Com base em nossas simulaçõesdescobrimos que se as pessoas visitassem outros bairros com pouca frequência – cerca de um quinto a um décimo da frequência que visitavam outras casas no seu próprio bairro – então a disposição agrupada de casas em Nebelivka teria reduzido significativamente os surtos de doenças precoces de origem alimentar. Isso é razoável, visto que cada bairro tinha sua própria casa de assembleia. No geral, os resultados mostram como o traçado de Trypillian poderia ajudar os primeiros agricultores a viverem juntos em populações urbanas de baixa densidade, numa altura em que as doenças zoonóticas estavam a aumentar.
Os moradores de Nebilevka não precisavam ter planejado conscientemente o layout de seu bairro para ajudar a população a sobreviver. Mas podem muito bem ter feito isso, já que o instinto humano é evitar sinais de doença contagiosa. Tal como em Çatalhöyük, os residentes mantiveram as suas casas limpas. E cerca de dois terços do casas em Nebelivka foram queimadas deliberadamente em momentos diferentes. Essas queimaduras periódicas intencionais podem ter sido uma tática de extermínio de pragas.
Novas cidades e inovações
Algumas das primeiras doenças eventualmente evoluíram para se espalhar por outros meios que não alimentos ruins. A tuberculose, por exemplo, chegou ao ar em algum momento. Quando a bactéria que causa a peste, Yersinia pestisadaptou-se às pulgaspoderia ser espalhado por ratos, que não se importariam com os limites da vizinhança.

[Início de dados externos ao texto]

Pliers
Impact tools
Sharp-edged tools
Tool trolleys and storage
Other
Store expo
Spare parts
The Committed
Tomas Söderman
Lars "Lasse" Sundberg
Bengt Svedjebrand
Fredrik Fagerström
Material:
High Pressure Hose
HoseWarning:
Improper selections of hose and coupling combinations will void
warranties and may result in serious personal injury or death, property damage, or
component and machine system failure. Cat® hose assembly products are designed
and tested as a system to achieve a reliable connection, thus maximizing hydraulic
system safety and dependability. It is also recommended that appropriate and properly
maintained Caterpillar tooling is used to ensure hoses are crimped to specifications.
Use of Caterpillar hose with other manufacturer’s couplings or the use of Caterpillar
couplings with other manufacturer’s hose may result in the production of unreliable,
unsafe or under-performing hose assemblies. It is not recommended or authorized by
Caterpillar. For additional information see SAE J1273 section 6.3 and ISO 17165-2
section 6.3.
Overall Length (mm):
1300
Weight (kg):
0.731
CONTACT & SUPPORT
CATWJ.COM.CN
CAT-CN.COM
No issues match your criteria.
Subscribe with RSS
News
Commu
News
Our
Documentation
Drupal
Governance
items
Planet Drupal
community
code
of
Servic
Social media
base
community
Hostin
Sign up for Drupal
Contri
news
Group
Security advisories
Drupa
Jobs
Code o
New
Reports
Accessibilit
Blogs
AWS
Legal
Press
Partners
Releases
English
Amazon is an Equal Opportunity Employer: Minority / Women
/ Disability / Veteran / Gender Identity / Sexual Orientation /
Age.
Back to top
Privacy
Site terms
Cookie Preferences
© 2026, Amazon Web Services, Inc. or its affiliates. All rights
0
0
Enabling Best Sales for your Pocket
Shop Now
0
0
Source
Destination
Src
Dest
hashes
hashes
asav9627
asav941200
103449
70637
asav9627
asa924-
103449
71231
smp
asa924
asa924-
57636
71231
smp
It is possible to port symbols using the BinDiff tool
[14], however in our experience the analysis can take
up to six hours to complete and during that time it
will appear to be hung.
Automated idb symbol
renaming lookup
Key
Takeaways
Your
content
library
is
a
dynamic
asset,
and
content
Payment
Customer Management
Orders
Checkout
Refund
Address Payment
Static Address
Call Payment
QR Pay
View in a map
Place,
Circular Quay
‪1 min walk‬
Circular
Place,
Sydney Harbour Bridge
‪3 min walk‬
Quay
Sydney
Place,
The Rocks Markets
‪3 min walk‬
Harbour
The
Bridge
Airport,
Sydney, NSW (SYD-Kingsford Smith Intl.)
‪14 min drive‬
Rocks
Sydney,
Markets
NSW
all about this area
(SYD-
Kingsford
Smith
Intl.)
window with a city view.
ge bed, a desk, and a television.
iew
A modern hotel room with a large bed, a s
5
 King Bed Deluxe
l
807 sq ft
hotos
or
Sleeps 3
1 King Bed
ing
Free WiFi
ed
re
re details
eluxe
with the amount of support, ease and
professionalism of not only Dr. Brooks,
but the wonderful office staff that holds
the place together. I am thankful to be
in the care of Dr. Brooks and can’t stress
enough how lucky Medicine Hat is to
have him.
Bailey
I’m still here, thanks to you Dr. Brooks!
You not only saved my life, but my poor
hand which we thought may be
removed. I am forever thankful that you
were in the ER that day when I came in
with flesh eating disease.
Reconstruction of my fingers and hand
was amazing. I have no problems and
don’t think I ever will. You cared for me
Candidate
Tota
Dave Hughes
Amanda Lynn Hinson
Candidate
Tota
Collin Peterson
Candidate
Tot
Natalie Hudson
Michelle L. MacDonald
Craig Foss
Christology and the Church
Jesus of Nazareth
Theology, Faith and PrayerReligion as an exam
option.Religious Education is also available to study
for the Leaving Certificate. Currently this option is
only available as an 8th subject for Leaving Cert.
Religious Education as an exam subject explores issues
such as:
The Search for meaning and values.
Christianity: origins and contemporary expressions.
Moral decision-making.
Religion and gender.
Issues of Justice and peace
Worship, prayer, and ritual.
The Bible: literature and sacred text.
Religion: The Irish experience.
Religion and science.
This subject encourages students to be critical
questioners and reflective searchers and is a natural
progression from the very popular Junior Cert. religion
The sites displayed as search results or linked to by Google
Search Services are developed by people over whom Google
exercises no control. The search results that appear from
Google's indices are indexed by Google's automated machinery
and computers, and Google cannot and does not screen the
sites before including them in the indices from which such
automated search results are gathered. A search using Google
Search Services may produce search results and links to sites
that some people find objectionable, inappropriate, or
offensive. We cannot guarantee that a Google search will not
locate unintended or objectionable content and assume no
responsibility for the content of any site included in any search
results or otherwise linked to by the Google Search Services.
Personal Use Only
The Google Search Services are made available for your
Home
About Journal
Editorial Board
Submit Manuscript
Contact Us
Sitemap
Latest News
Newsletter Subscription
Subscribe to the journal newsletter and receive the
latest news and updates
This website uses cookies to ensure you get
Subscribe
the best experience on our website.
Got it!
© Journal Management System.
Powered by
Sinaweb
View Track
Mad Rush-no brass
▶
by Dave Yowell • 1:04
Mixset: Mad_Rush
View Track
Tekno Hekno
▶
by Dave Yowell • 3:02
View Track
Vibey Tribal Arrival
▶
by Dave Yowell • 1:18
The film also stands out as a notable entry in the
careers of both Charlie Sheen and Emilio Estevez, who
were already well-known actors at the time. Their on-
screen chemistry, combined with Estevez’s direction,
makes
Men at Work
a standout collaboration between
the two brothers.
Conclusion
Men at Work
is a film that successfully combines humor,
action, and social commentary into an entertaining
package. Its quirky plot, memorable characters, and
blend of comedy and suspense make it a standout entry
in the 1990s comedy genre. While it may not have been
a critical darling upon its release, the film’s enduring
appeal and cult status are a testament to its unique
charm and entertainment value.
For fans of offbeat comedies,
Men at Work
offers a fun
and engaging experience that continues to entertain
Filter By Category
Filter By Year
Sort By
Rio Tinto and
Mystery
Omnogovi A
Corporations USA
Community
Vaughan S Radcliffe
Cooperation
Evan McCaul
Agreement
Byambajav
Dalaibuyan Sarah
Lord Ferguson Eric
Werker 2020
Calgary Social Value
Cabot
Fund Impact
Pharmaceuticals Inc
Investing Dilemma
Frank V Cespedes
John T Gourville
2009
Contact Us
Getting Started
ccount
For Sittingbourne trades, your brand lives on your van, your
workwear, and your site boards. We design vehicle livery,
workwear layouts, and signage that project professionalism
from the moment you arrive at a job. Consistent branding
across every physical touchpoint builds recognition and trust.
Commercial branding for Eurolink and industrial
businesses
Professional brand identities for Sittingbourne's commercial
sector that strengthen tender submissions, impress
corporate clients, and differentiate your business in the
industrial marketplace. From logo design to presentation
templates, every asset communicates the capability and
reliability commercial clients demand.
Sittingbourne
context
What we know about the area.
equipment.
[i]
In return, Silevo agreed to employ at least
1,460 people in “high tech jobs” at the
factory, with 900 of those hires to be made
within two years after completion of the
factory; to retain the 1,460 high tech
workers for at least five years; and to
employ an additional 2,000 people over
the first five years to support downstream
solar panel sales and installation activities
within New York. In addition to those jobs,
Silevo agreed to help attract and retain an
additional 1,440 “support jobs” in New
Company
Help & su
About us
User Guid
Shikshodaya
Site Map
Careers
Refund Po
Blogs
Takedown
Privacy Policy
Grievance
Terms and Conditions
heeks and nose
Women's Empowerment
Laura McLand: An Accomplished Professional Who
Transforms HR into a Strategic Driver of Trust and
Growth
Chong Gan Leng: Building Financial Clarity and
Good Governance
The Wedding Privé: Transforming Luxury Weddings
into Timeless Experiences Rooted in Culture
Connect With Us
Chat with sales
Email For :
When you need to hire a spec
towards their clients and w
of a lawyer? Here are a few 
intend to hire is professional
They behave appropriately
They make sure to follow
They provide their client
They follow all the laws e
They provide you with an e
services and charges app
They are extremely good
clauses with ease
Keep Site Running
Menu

Os novos vetores de doenças seriam demais para essas cidades antigas? Os mega-assentamentos de Trypillia foram abandonados por volta de 3.000 aC. Tal como em Çatalhöyük, milhares de anos antes, as pessoas dispersaram-se em povoações mais pequenas. Alguns geneticistas especulam que os assentamentos de Trypillia foram abandonados devido às origens da peste na região, cerca de 5.000 anos atrás.
As primeiras cidades da Mesopotâmia se desenvolveram por volta de 3.500 a.C., com outras logo se desenvolvendo em Egitoo Vale do Indo e China. Essas cidades de dezenas de milhares de habitantes estavam repletas de artesãos especializados em bairros distintos.
Desta vez, as pessoas nos centros das cidades não viviam lado a lado com gado ou ovelhas. As cidades eram os centros do comércio regional. Os alimentos eram importados para a cidade e armazenados em grandes silos de grãos como o da capital hitita, Hattusa, que podiam conter grãos de cereais suficientes para alimentar 20.000 pessoas por um ano. O saneamento foi ajudado por obras públicas de água, como canais em Uruk ou poços de água e um grande banho público na cidade de Mohenjo Daro, no Indo.
Estas primeiras cidades, juntamente com aquelas em ChinaÁfrica e as Américas, foram os alicerces da civilização. Indiscutivelmente, a sua forma e função foram moldadas por milénios de doenças e respostas humanas às mesmas, desde as primeiras aldeias agrícolas do mundo.